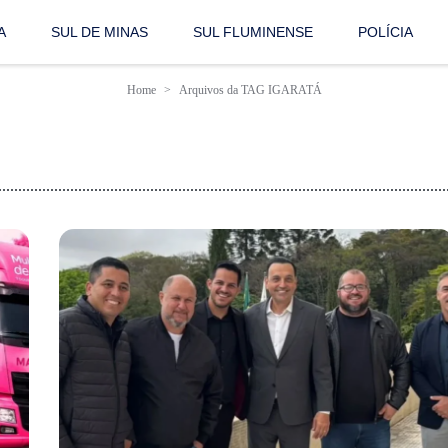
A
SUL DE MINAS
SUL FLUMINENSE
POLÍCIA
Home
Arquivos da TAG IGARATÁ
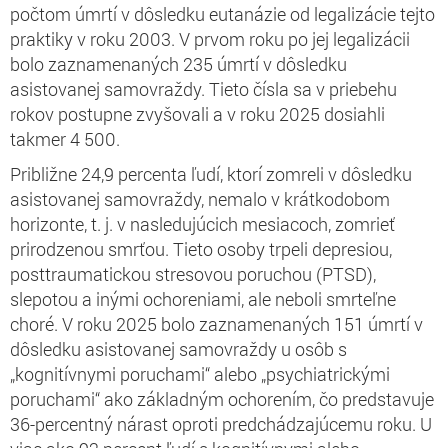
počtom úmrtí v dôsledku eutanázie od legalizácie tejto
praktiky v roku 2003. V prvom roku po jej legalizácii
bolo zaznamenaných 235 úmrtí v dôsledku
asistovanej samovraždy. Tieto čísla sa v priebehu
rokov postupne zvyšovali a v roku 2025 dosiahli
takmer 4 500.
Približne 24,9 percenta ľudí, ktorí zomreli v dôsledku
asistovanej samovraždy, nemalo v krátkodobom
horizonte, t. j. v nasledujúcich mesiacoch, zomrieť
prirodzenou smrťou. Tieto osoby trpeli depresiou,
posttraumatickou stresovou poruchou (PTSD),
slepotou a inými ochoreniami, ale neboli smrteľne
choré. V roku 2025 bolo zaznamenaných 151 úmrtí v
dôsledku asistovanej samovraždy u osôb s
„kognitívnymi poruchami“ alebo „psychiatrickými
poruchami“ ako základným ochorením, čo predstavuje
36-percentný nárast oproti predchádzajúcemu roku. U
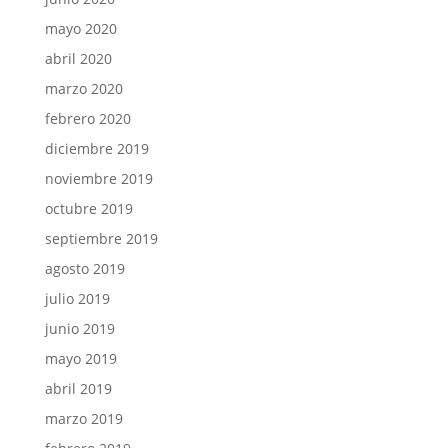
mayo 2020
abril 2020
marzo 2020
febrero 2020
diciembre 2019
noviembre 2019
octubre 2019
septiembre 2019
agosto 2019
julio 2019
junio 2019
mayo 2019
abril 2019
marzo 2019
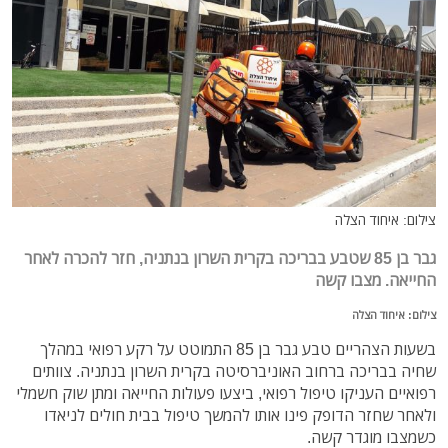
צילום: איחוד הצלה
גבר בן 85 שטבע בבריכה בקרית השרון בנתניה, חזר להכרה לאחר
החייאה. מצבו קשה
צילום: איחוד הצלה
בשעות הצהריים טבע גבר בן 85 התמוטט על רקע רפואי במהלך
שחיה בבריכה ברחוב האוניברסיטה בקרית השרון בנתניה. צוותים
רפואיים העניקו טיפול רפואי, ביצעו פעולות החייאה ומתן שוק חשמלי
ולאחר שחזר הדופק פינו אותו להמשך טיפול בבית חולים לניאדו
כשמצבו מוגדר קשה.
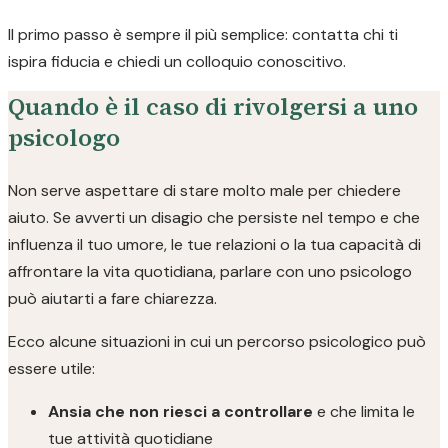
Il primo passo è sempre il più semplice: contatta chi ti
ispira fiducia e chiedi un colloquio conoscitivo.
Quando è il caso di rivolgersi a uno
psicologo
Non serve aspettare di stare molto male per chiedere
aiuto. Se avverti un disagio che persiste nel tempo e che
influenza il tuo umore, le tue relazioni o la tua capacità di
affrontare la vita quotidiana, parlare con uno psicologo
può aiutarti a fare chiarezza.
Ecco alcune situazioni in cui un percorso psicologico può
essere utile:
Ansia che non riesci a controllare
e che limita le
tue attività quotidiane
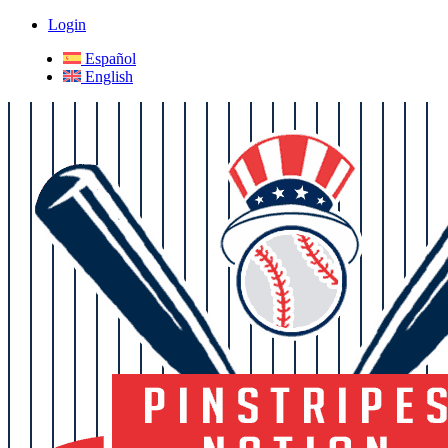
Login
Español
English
_ _ _ _
## Task brief:
Please work out how many lines in this listing contain "asistovanej", then give only that number.

## Solved problem:
3